◆ **BRIEF**: Write out the records beneath this line exactly as they appear, minus any images.

__________________________________________________

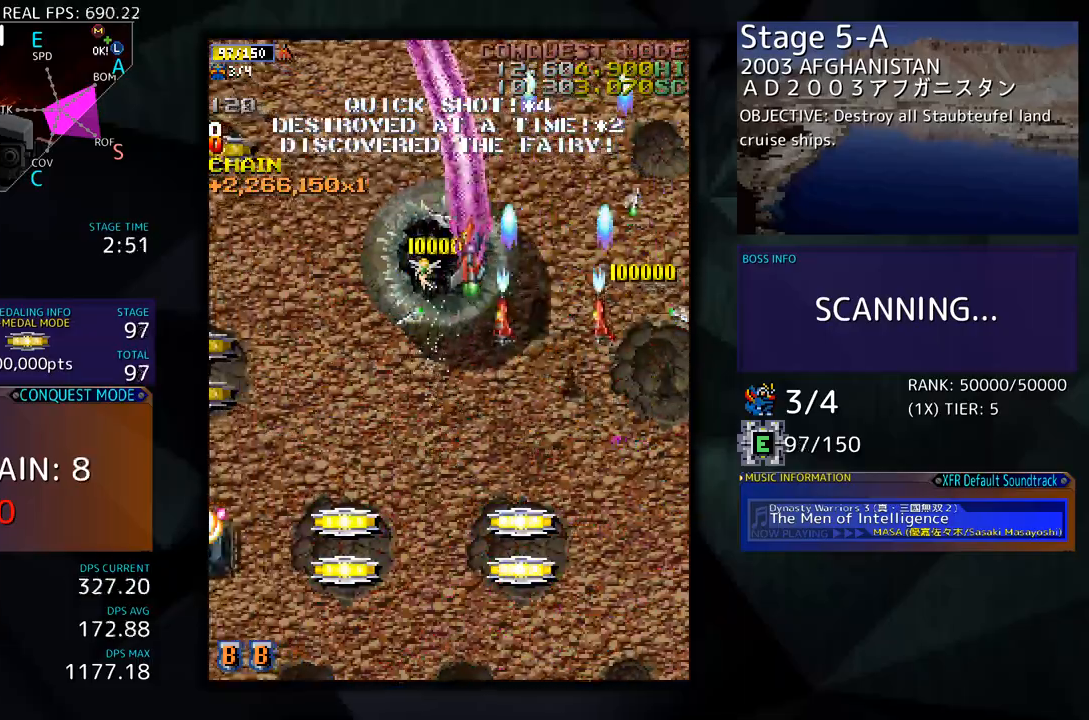
{"buttons": [], "events": [[67, "DPAD_DOWN", "down"], [100, "DPAD_LEFT", "up"], [133, "DPAD_DOWN", "up"], [368, "DPAD_DOWN", "down"], [435, "DPAD_DOWN", "up"]]}
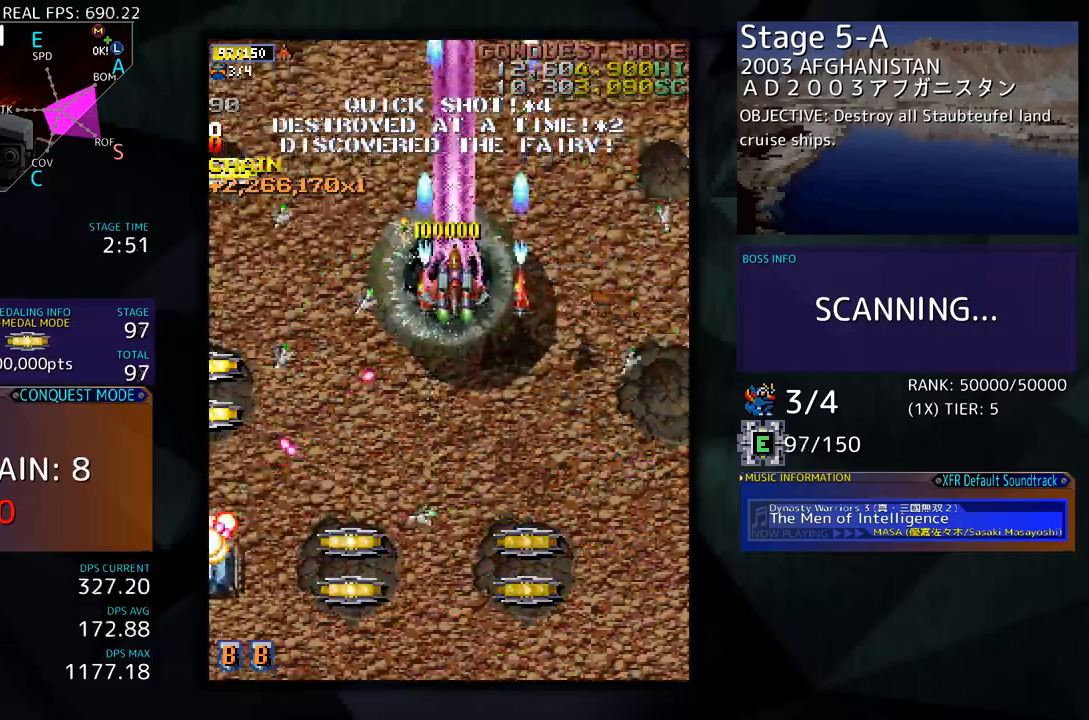
{"buttons": [], "events": [[134, "DPAD_DOWN", "down"], [201, "DPAD_DOWN", "up"], [285, "DPAD_DOWN", "down"], [285, "DPAD_RIGHT", "down"], [352, "DPAD_DOWN", "up"], [352, "DPAD_RIGHT", "up"], [419, "DPAD_DOWN", "down"], [486, "DPAD_DOWN", "up"]]}
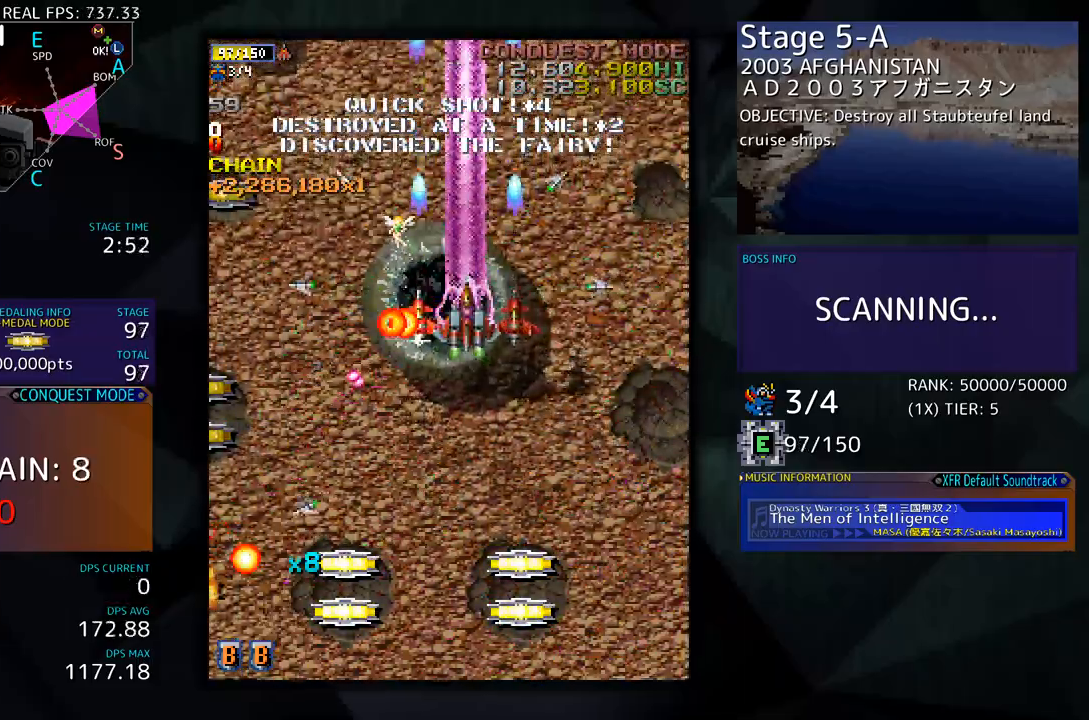
{"buttons": ["DPAD_DOWN"], "events": [[51, "DPAD_DOWN", "down"], [117, "DPAD_DOWN", "up"], [184, "DPAD_DOWN", "down"]]}
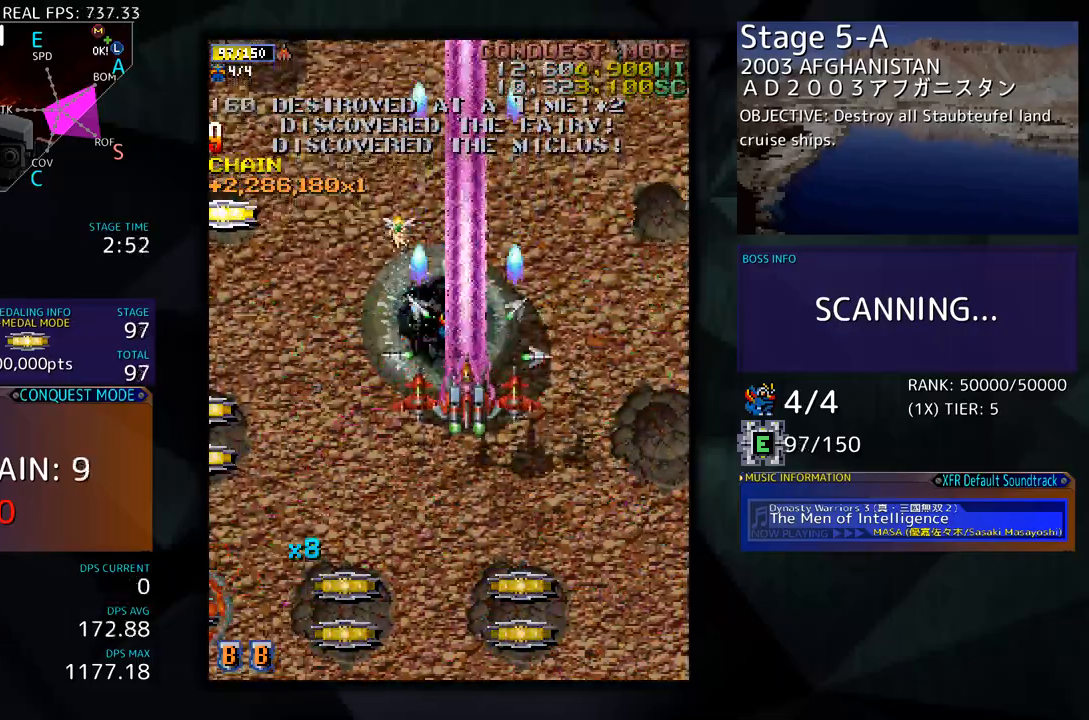
{"buttons": ["DPAD_DOWN"], "events": []}
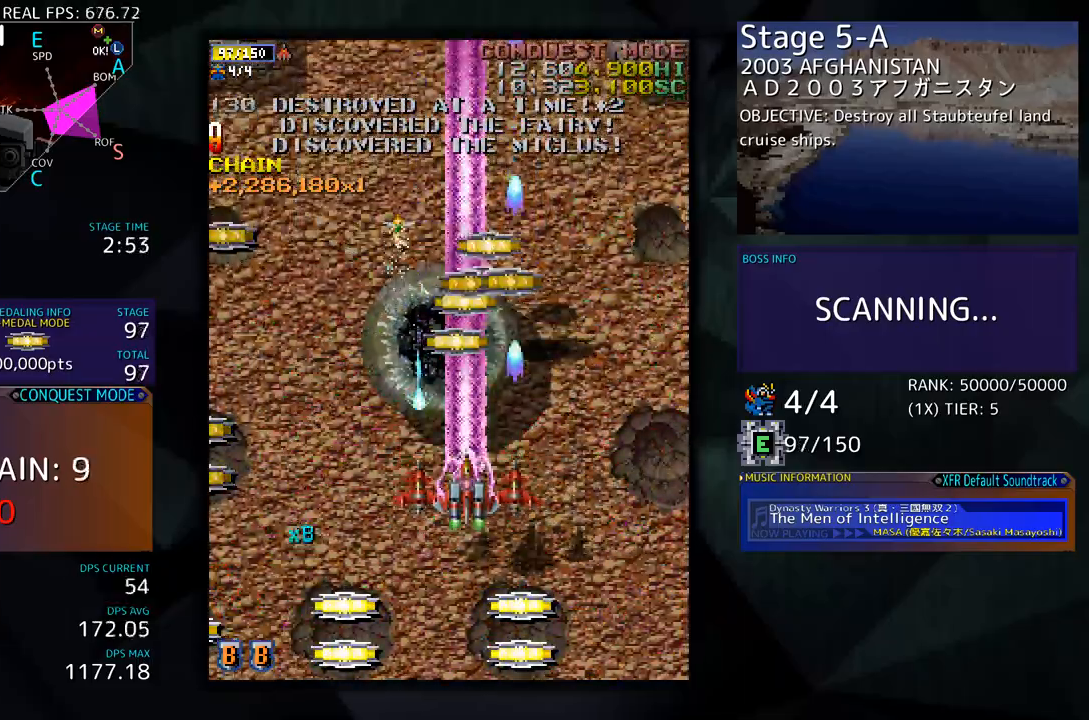
{"buttons": ["DPAD_DOWN", "DPAD_RIGHT"], "events": [[301, "DPAD_RIGHT", "down"]]}
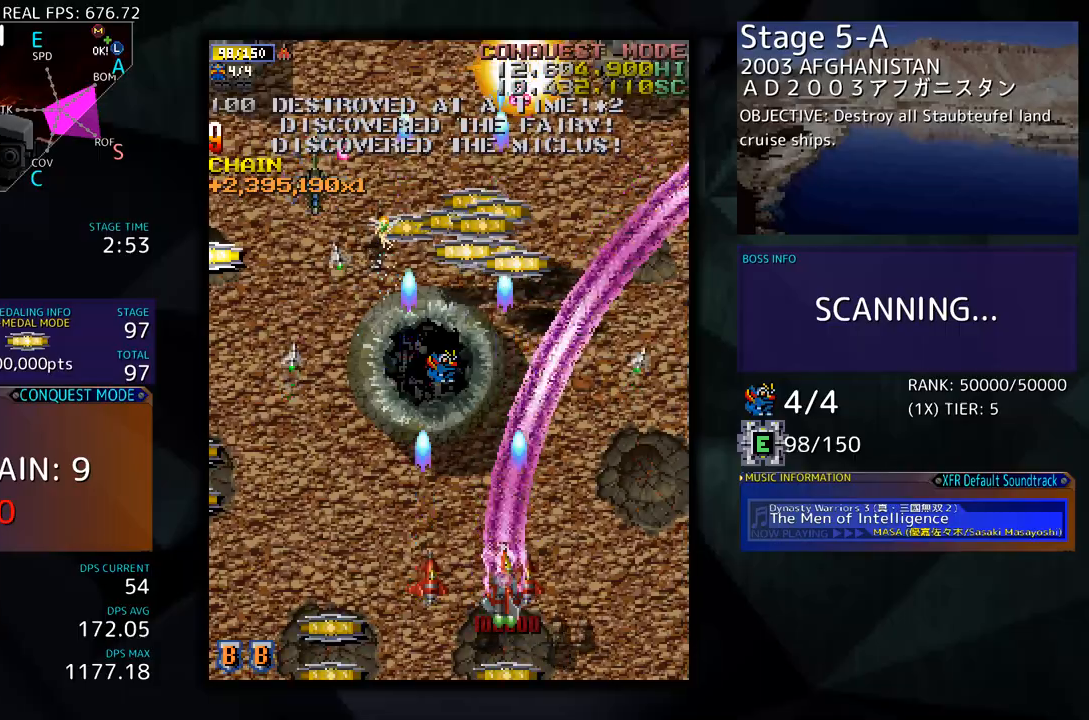
{"buttons": ["DPAD_DOWN", "DPAD_LEFT"], "events": [[33, "DPAD_RIGHT", "up"], [151, "DPAD_LEFT", "down"]]}
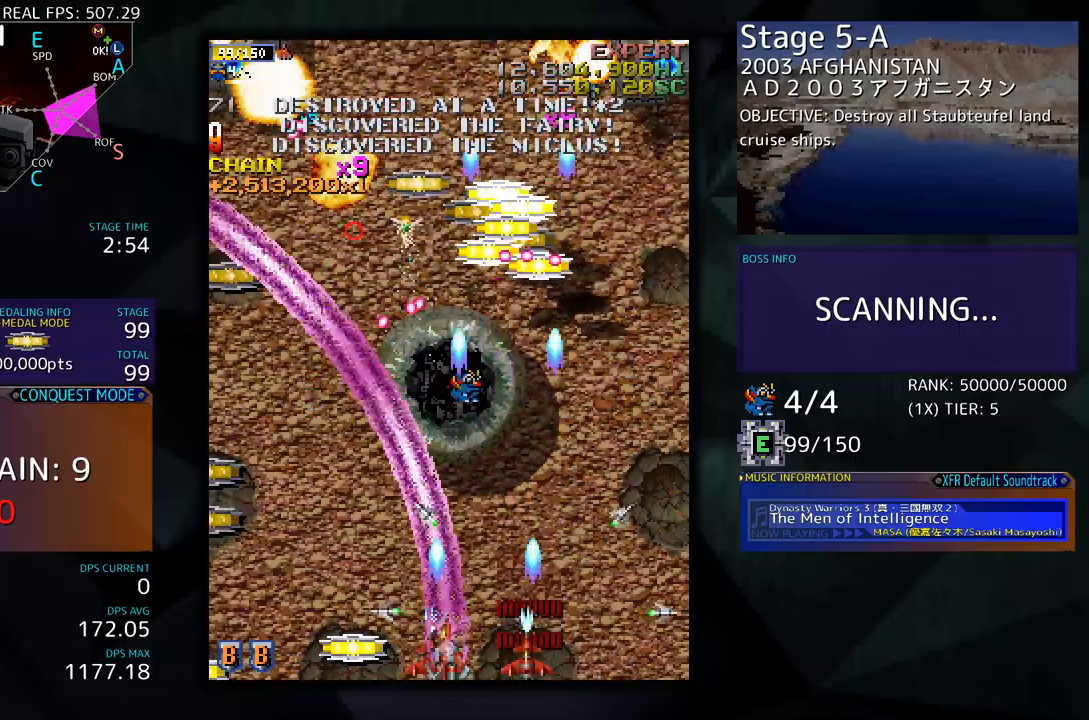
{"buttons": ["DPAD_DOWN", "DPAD_LEFT"], "events": []}
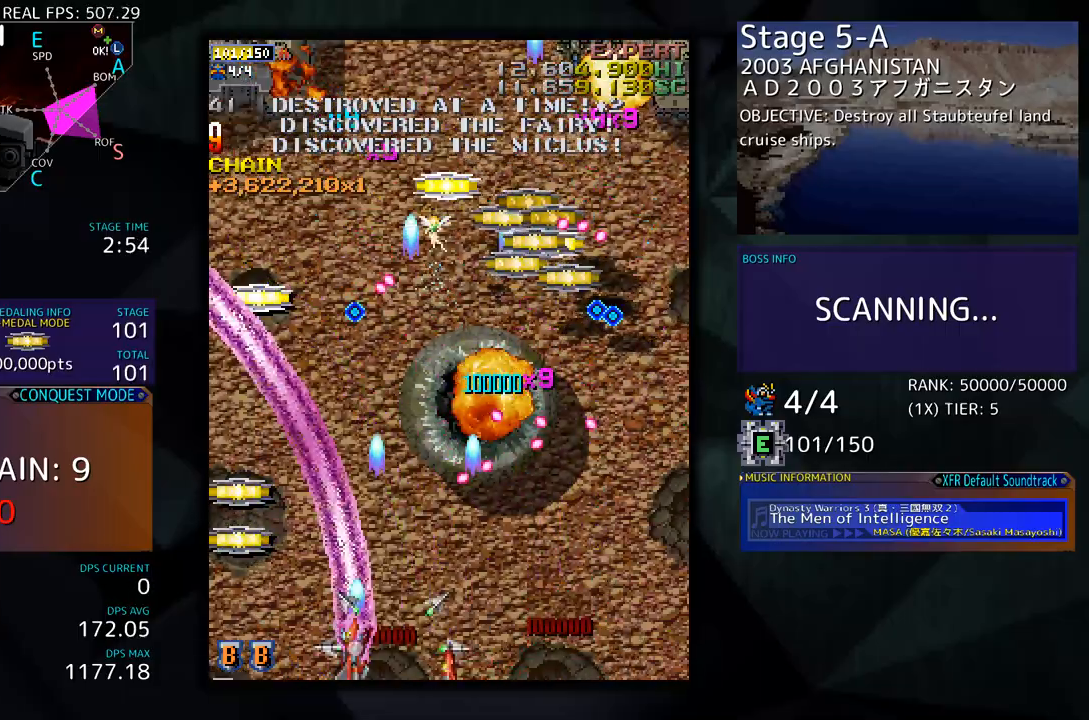
{"buttons": ["DPAD_LEFT"], "events": [[418, "DPAD_DOWN", "up"]]}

__________________________________________________

◆ **THE COMPLETED TASK**:
{"buttons": [], "events": [[67, "DPAD_DOWN", "down"], [100, "DPAD_LEFT", "up"], [133, "DPAD_DOWN", "up"], [368, "DPAD_DOWN", "down"], [435, "DPAD_DOWN", "up"]]}
{"buttons": [], "events": [[134, "DPAD_DOWN", "down"], [201, "DPAD_DOWN", "up"], [285, "DPAD_DOWN", "down"], [285, "DPAD_RIGHT", "down"], [352, "DPAD_DOWN", "up"], [352, "DPAD_RIGHT", "up"], [419, "DPAD_DOWN", "down"], [486, "DPAD_DOWN", "up"]]}
{"buttons": ["DPAD_DOWN"], "events": [[51, "DPAD_DOWN", "down"], [117, "DPAD_DOWN", "up"], [184, "DPAD_DOWN", "down"]]}
{"buttons": ["DPAD_DOWN"], "events": []}
{"buttons": ["DPAD_DOWN", "DPAD_RIGHT"], "events": [[301, "DPAD_RIGHT", "down"]]}
{"buttons": ["DPAD_DOWN", "DPAD_LEFT"], "events": [[33, "DPAD_RIGHT", "up"], [151, "DPAD_LEFT", "down"]]}
{"buttons": ["DPAD_DOWN", "DPAD_LEFT"], "events": []}
{"buttons": ["DPAD_LEFT"], "events": [[418, "DPAD_DOWN", "up"]]}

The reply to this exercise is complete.